Some brave souls tried to continue the tradition against all odds. They produced modern classics such as Facel Vega, Panhard, Matra and Alpine in the 1960s and 70s.  Eventually, they went the way of so many luxury and sports car manufacturers. Either being swallowed up by large producers or losing the battle against profitability in an era of mass-production. Enthusiasts will be glad to hear that the Renault group has re-launched the sporting Alpine brand with the Alpine A110. This sports car in the Porsche Cayman segment relives the racing tradition and experience of the original rally champion Alpines.

American Dream Cars

Europeans can sometimes be a little snide about the American car industry. As if that country didn’t make a great contribution to motoring and doesn’t have its own legends. Think of Auburn, Duesenberg, Colt and Stutz and you see not only Hollywood opulence but also beautiful styling and advanced engineering. The later US car industry would become a poor reflection of a time when its cars stood for the American dream personified.
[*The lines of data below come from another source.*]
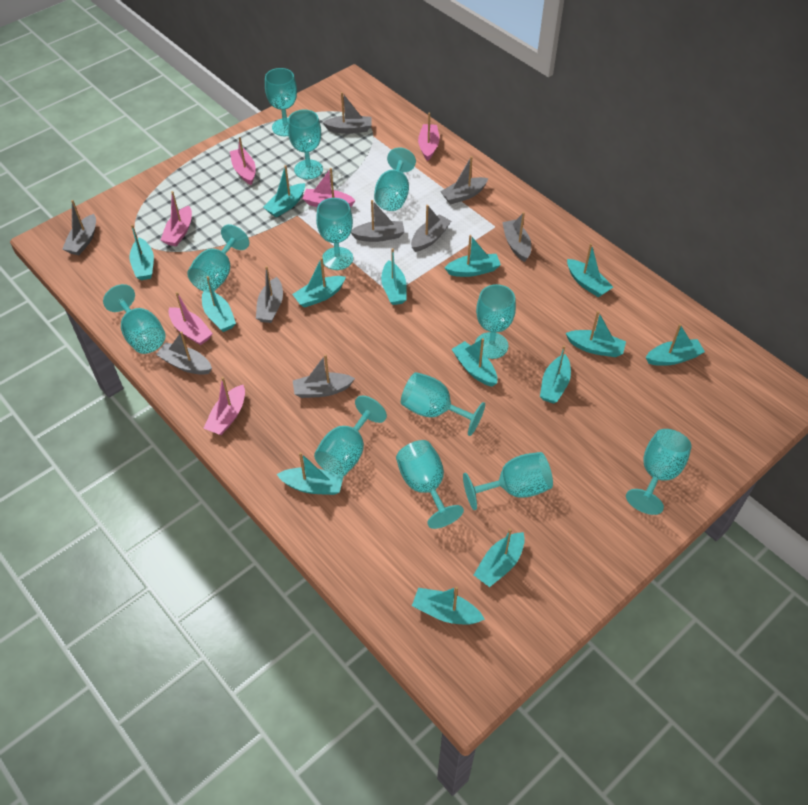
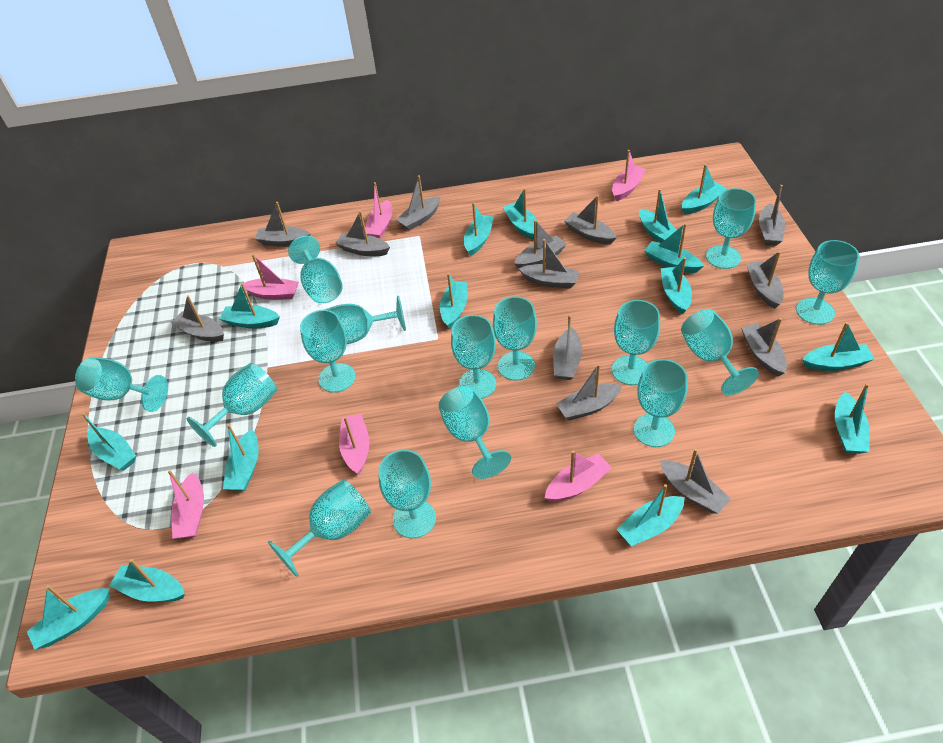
grey boat: 9 -> 13
turquoise boat: 14 -> 15
turquoise goblet: 12 -> 15

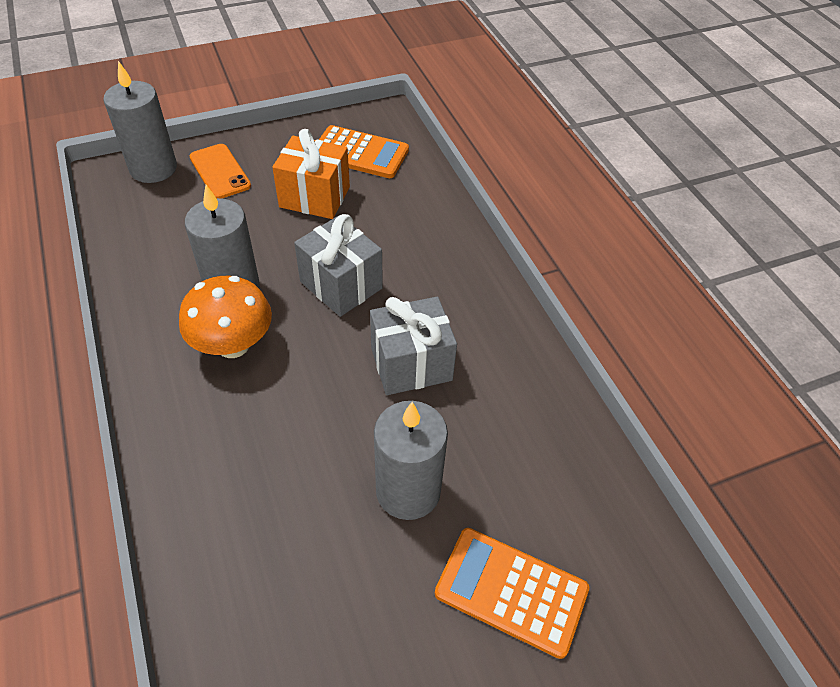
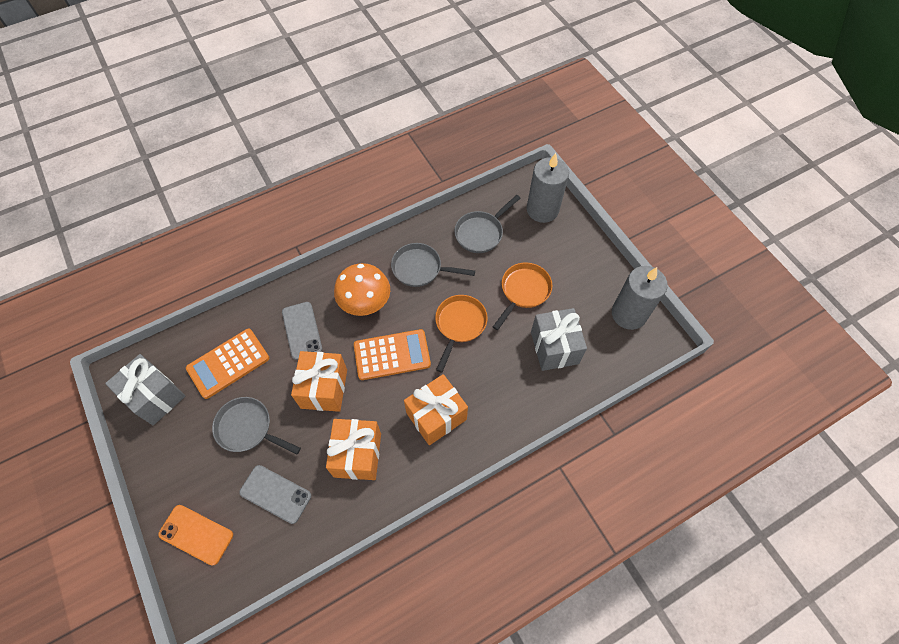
grey candle: 3 -> 2
grey pan: 0 -> 3
grey phone: 0 -> 2
orange gift: 1 -> 3
orange pan: 0 -> 2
Packard was the famous ride of gangsters and businessmen alike,  While Studebaker never stood a chance against the ‘Big Three’ of GM, Ford and Chrysler, it did create some memorable cars.

Think of the Mustang, the Corvette, Dodge Challenger and the Ford GT40. We tend to associate AMC and its Pacer bubble compact with all that was wrong with US car making in the seventies, you cannot deny it has a certain appeal. AMC was also responsible for the Javelin and the AMX, two classic American muscle cars from the Starsky and Hutch era. By the time the Back to the Future Delorean was launched, the Americans had admittedly lost their way somewhat. Giving us all the more reason to mourn – and celebrate – the legendary car makes that we have lost along the way.